* [Text section]
━━━━━━━━━━━━━━━━━━━━━━━━━━━━━━

Arp2/3 Complex Is Required for Macrophage Integrin Functions but Is Dispensable for FcR Phagocytosis and In Vivo Motility.

The Arp2/3 complex nucleates branched actin, forming networks involved in lamellipodial protrusion, phagocytosis, and cell adhesion. We derived primary bone marrow macrophages lacking Arp2/3 complex (Arpc2) and directly tested its role in macrophage functions. Despite protrusion and actin assembly defects, Arpc2 macrophages competently phagocytose via FcR and chemotax toward CSF and CX3CL1. However, CR3 phagocytosis and fibronectin haptotaxis, both integrin-dependent processes, are disrupted. Integrin-responsive actin assembly and αM/β2 integrin localization are compromised in Arpc2 cells. Using an in vivo system to observe endogenous monocytes migrating toward full-thickness ear wounds we found that Arpc2 monocytes maintain cell speeds and directionality similar to control. Our work reveals that the Arp2/3 complex is not a general requirement for phagocytosis or chemotaxis but is a critical driver of integrin-dependent processes. We demonstrate further that cells lacking Arp2/3 complex function in vivo remain capable of executing important physiological responses that require rapid directional motility.

━━━━━━━━━━━━━━━━━━━━━━━━━━━━━━

* [Records]
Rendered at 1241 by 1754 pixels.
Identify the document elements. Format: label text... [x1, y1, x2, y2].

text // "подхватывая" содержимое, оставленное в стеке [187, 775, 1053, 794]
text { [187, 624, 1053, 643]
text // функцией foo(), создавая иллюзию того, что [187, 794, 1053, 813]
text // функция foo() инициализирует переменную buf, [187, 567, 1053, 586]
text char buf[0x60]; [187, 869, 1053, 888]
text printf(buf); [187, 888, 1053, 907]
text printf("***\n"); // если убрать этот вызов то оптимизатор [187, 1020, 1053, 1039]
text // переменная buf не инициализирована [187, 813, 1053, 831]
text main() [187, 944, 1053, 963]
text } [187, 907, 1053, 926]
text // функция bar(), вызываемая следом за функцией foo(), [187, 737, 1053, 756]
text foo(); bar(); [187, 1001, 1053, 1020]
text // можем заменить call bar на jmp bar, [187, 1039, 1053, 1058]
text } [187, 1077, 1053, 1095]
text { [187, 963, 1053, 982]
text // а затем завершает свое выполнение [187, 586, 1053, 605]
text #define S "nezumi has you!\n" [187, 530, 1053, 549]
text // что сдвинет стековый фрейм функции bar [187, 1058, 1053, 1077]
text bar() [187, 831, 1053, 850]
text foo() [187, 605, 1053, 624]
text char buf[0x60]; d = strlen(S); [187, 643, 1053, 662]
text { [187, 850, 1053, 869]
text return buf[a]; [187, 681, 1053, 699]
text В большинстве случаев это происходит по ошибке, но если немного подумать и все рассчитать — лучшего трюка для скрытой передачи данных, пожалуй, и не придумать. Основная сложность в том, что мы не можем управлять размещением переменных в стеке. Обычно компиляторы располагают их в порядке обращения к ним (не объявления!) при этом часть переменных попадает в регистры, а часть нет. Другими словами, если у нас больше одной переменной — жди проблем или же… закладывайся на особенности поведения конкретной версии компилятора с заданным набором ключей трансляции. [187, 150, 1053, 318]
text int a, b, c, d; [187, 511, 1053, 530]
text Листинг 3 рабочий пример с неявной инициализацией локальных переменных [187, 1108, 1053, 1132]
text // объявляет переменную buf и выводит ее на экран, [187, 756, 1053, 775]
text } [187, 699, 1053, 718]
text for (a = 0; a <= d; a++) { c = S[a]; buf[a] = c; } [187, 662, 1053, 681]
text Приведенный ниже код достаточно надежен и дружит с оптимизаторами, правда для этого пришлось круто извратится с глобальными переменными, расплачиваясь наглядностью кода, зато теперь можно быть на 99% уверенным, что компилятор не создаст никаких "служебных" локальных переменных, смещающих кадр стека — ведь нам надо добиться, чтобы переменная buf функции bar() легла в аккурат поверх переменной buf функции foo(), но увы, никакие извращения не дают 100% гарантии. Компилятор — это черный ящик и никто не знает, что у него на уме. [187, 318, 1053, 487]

━━━━━━━━━━━━━━━━━━━━━━━━━━━━━━

* [Task brief] Summarize the abstract on the Arp2/3 complex in macrophages in two sentences.

* [Answer to this problem] Primary bone marrow macrophages lacking the Arp2/3 complex (Arpc2) have protrusion and actin assembly defects, but they still phagocytose via FcR and chemotax toward CSF and CX3CL1, and in vivo their monocytes migrate toward ear wounds with speeds and directionality similar to control. However, integrin-dependent processes, including CR3 phagocytosis, fibronectin haptotaxis, integrin-responsive actin assembly and αM/β2 integrin localization, are disrupted, showing that the complex is a critical driver of integrin-dependent processes rather than a general requirement for phagocytosis or chemotaxis.